Anxiety is always there, it never disappears. It shows up in different forms throughout the day like panic spouts, over-thinking, stress-sweating, migraines, etc. You name it; I most likely have experienced it. I’ve developed several habits of picking at my skin, playing with my hair & crossing my arms frequently. Since I was a kid, it was made clear that I needed to be seen and not heard, and unfortunately, that mentality was consistent until I left my surroundings at the age of 19. I was berated for being different and continuously told everything was my fault. You start to believe it, and instead of getting treated for anxiety, I felt alone and silent. Anxious feelings find a way to try and consume you, continually battling every day, you have no time off from it.

I’ve been on high alert recently. A lot of small things have just been piling on top of one another, and I feel I’m at a bottleneck point.

My usual step to combat this is to distract myself. I keep myself overly busy when I really should be doing the opposite. I throw myself into work and plug away, so I’m not alone with my thoughts for too long. I’ll reach out to everyone surrounding me to listen to their issues and offer advice when in reality I wish someone would do the same for me. I continuously strive for perfection, but I’m my own worst critic and will ‘beat myself up’ for not getting something done off of my to-do list. I’m so hard on myself, but I’m so happy that I went to therapy so I could understand that all humans make mistakes and things will be OK.

Even though I know this, whenever things get this stressful, I isolate myself.

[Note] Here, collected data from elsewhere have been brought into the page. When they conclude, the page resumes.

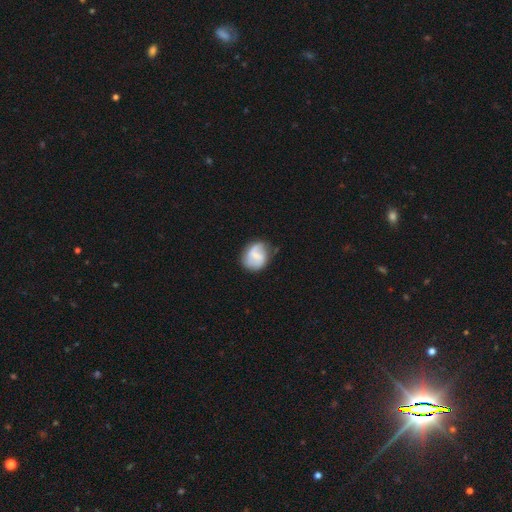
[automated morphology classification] This is possibly a featured or disk galaxy (47%). Merging: likely none (61%).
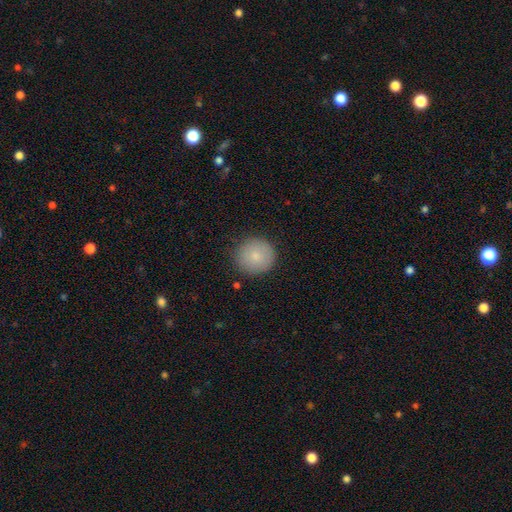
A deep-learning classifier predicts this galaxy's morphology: smooth_or_featured: smooth (p=0.84) [alt: featured or disk p=0.09]
how_rounded: round (p=0.93) [alt: in between p=0.06]
merging: none (p=0.87) [alt: minor disturbance p=0.09]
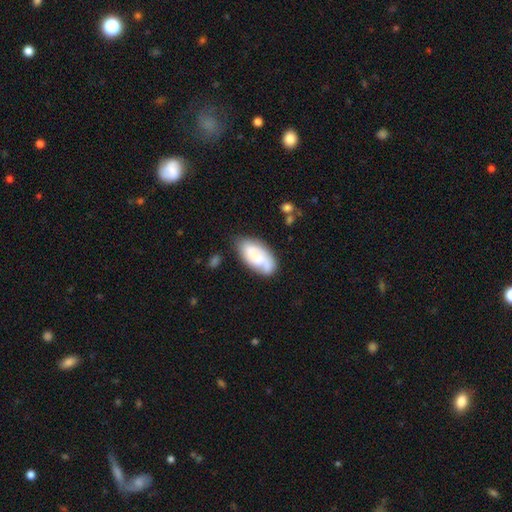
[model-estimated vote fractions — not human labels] This is possibly a smooth galaxy (56%). How rounded: clearly in between (92%). Merging: likely none (64%).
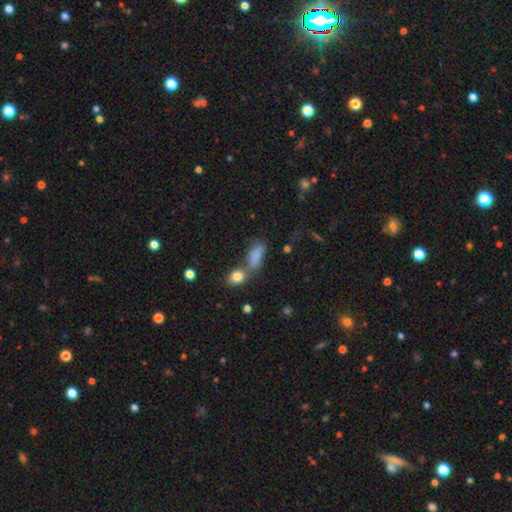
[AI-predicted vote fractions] Morphology: type=smooth (80%); roundness=in between (77%); merging=none (41%).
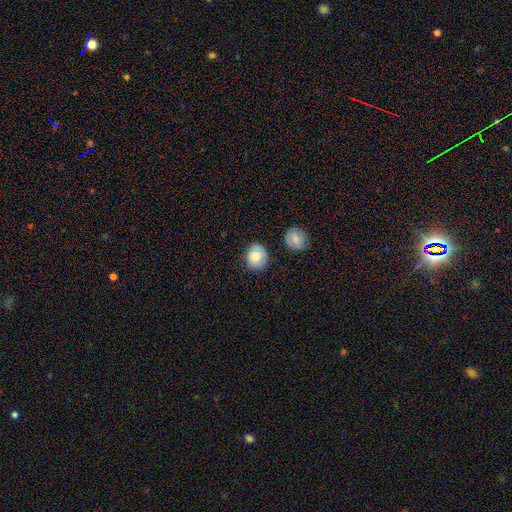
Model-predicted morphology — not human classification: Smooth or featured? smooth (69%)
How rounded? round (81%)
Merging? none (73%)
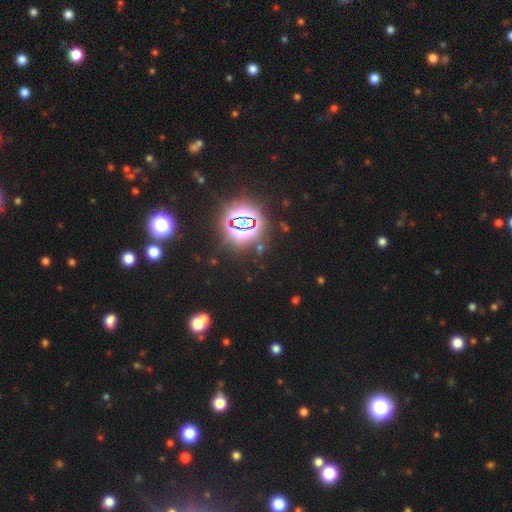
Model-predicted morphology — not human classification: This is likely a star or artifact rather than a galaxy (76%).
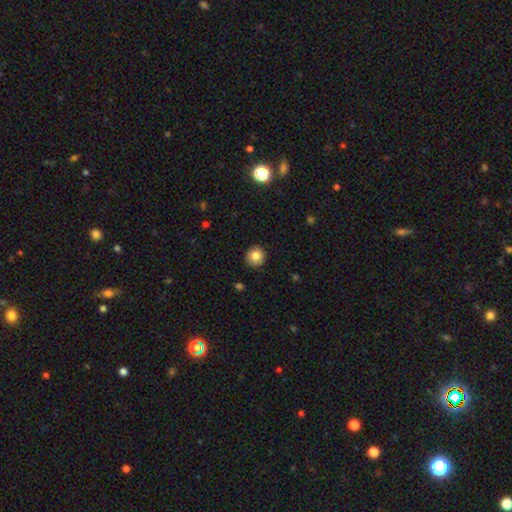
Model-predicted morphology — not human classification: Smooth or featured: smooth — 82% (star or artifact — 10%)
How rounded: round — 94% (in between — 5%)
Merging: none — 91% (minor disturbance — 6%)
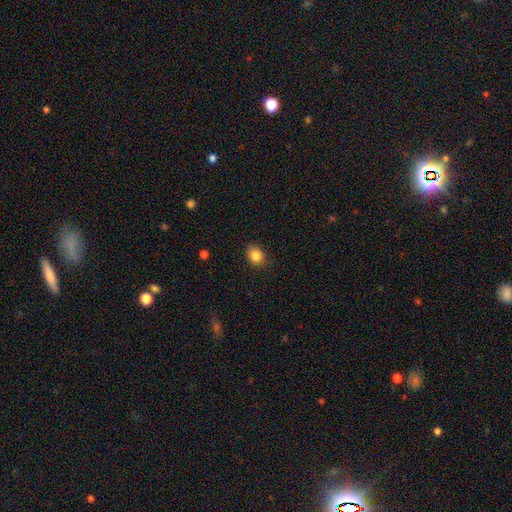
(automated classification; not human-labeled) The model was most divided on "how rounded": round: 53%, in between: 46%, cigar-shaped: 1%. More confident: smooth or featured — smooth (85%); merging — none (84%).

Isolation has been the coping mechanism that I’ve developed from a young age, and this is my comfort. Even though I do this, I find myself lonely. Friends and some family don’t understand why certain things are hard for me, why I leave events without notice or have a hard time accepting a compliment. They’ve all come to accept this as “my thing” and have stopped inviting me out or checking up on me. I’ve been having a hard time accepting this at this point in my life, but a great friend reminded me that it’s not the quantity of your tribe, but the quality. I know she’s right, and I wish I could push through this feeling, but I’m finding it harder than usual. It’s most likely because I give 100% of myself to my friends, and when that effort isn’t reciprocated, I feel as if my energy went to waste.

I’ll continue to push on because that’s what I do. Years ago I made a promise to myself that I would never let myself be a doormat again – I am transparent, honest and blunt. I will never apologize for who I am – this is me.